Perplexity: Commonly used in language models, Perplexity measures how well a probability distribution predicts a sample.
BLEU (Bilingual Evaluation Understudy): Evaluates the quality of machine-generated translations against human references.
ROUGE (Recall-Oriented Understudy for Gisting Evaluation): Measures the overlap of n-grams between the model’s output and a reference text, often used for text summarisation.
Accuracy, Precision, Recall, F1-score: Used in classification models to measure correctness and performance.
Mean Squared Error (MSE) and R-squared: Applied in regression tasks to measure prediction errors.
Benchmark datasets
Benchmark datasets provide standardised comparisons for model evaluation (Table 5).
GLUE | A collection of tasks for evaluating natural language understanding (NLU) models. |
SuperGlue | An advanced version of GLUE designed for more complex language tasks |
ImageNet | A widely used dataset for image classification models. |
MS COCO | Used for object detection and image captioning models. |
SQuAD | A dataset for evaluating question-answering models. |
Table 5: Benchmark datasets
Once a model is evaluated and optimised, it is deployed to serve real-world applications. Several tools and frameworks facilitate deployment (Table 6).
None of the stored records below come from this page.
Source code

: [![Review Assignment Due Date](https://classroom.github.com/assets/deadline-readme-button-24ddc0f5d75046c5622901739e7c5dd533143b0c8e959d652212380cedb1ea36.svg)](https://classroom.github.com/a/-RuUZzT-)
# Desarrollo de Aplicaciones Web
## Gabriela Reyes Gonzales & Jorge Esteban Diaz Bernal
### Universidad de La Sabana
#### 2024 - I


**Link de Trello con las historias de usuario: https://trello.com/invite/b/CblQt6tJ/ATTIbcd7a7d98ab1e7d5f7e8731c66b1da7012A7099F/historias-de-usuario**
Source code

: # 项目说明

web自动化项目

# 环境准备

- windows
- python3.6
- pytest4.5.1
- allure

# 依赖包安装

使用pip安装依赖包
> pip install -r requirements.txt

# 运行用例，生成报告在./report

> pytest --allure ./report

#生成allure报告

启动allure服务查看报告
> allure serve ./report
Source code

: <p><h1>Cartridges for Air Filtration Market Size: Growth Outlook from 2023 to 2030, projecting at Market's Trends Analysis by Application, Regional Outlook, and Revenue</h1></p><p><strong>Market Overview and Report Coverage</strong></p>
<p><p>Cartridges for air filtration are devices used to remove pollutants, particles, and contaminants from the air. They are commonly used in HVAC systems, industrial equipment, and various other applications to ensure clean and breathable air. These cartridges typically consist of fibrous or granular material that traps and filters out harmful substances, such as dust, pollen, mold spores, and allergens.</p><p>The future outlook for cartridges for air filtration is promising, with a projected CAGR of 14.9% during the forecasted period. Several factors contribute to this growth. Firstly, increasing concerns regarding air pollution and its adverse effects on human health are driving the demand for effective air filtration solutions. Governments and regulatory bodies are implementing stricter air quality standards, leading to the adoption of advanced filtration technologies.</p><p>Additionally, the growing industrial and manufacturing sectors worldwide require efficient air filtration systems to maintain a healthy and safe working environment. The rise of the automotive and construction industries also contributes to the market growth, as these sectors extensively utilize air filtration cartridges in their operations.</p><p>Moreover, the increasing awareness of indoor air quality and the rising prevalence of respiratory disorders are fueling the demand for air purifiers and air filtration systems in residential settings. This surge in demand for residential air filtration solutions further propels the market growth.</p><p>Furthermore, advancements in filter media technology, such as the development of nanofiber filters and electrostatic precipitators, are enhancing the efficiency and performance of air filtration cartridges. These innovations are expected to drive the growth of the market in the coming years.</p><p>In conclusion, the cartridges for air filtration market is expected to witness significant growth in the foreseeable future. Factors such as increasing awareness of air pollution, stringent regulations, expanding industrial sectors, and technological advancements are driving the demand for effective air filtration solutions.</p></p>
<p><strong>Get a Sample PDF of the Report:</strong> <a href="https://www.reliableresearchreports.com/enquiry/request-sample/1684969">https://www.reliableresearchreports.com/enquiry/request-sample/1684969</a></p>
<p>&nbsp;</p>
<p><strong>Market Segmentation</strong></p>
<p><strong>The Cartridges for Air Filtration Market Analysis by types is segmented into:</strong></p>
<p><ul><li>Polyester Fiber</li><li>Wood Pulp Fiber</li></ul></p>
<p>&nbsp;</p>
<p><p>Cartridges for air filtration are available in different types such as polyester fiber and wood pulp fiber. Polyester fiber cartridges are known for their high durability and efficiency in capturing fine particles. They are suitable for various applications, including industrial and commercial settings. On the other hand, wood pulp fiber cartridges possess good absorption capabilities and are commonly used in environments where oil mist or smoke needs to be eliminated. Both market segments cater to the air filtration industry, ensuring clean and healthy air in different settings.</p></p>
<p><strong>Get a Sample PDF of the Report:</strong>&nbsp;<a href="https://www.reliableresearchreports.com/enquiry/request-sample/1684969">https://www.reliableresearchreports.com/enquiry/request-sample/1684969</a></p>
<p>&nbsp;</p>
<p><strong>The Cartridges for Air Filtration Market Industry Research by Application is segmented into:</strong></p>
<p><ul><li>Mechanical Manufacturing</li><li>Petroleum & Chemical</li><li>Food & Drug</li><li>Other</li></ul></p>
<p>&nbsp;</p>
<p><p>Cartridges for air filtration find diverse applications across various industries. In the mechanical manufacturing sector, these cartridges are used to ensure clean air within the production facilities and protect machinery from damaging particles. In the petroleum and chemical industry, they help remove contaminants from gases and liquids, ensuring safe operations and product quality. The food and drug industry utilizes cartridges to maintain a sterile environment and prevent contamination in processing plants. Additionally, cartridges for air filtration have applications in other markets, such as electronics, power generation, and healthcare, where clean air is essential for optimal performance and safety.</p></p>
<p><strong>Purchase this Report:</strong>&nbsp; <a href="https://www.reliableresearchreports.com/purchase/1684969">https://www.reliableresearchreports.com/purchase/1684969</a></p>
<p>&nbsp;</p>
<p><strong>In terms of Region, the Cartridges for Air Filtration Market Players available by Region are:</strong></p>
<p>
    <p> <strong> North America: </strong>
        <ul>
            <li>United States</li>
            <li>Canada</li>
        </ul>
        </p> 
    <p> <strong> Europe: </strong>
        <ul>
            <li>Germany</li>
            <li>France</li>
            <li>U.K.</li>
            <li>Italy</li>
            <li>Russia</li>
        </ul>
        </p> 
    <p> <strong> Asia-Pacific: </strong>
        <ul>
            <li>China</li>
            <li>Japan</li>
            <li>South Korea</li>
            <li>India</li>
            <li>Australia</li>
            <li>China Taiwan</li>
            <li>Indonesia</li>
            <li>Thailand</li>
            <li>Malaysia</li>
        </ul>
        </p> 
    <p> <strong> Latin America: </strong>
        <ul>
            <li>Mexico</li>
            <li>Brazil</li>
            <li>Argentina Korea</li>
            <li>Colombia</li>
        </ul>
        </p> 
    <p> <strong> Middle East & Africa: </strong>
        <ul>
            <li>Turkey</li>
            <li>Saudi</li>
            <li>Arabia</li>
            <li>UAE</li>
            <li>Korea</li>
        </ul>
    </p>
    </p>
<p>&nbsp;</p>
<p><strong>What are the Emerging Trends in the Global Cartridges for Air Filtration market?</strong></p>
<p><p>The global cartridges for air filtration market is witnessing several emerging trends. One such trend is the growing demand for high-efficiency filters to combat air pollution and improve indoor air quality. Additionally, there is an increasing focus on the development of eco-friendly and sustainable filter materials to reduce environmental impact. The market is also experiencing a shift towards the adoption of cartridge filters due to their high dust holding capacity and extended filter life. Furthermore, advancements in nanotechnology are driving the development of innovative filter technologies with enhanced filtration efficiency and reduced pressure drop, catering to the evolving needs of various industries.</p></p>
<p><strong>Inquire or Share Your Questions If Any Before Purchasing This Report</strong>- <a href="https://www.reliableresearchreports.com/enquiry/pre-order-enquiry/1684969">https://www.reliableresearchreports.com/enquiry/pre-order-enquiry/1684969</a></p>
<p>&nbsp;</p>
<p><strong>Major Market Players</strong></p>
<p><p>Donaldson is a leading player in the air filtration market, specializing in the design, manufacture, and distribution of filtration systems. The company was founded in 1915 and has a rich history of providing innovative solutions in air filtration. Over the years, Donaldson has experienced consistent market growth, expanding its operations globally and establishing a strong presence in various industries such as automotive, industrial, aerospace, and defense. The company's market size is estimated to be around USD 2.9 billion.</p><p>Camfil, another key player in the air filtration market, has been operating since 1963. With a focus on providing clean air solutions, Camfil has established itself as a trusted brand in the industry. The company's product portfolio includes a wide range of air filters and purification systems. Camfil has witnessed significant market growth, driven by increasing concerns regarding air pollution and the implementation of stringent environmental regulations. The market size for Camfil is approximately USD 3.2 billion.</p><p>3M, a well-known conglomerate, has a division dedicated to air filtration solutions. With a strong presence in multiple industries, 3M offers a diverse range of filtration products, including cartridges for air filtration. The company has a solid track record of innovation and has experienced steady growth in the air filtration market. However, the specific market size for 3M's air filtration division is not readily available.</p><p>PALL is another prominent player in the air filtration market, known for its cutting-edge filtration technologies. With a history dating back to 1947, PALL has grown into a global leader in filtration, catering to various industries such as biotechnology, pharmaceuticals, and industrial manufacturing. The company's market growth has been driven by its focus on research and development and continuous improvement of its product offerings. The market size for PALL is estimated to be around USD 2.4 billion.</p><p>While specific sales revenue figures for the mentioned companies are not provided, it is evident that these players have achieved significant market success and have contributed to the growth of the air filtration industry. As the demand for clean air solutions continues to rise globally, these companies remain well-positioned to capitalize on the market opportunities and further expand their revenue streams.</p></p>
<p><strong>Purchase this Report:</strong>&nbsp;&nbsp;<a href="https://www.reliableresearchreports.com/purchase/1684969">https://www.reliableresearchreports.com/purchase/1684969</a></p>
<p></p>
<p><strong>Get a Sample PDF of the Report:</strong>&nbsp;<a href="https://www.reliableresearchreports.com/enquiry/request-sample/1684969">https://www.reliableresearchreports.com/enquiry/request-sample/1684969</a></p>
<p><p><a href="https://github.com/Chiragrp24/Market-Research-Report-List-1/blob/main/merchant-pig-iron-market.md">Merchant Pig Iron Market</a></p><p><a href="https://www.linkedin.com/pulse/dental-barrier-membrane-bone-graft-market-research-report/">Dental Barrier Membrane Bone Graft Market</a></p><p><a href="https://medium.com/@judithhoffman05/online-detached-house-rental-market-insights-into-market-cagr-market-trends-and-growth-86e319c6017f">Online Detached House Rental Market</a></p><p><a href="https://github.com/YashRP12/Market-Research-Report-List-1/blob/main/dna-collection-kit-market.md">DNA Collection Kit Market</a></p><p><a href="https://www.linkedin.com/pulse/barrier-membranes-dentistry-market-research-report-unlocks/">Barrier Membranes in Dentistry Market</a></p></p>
ONNX | Enables interoperability between different deep learning frameworks, allowing models trained in one framework to be deployed in another. |
TensorRT | A high-performance deep learning inference library optimised for NVIDIA GPUs. |
Hugging Face Inference API | Provides pre-trained models with an easy-to-use API for quick deployment. |
Table 6: Deployment tools
Building your own LLM may seem daunting, but with the right open source tools, the process is more accessible than ever. The key is to start small—experiment with fine-tuning an existing model before scaling up to full-fledged training.
Whether you’re building a proprietary AI assistant, a specialised content generator, or a research-driven model, the open source community has provided everything you need.
Ready to build your LLM? Choose your framework, set up your environment, and start training today! The future of AI is open source—be part of the revolution!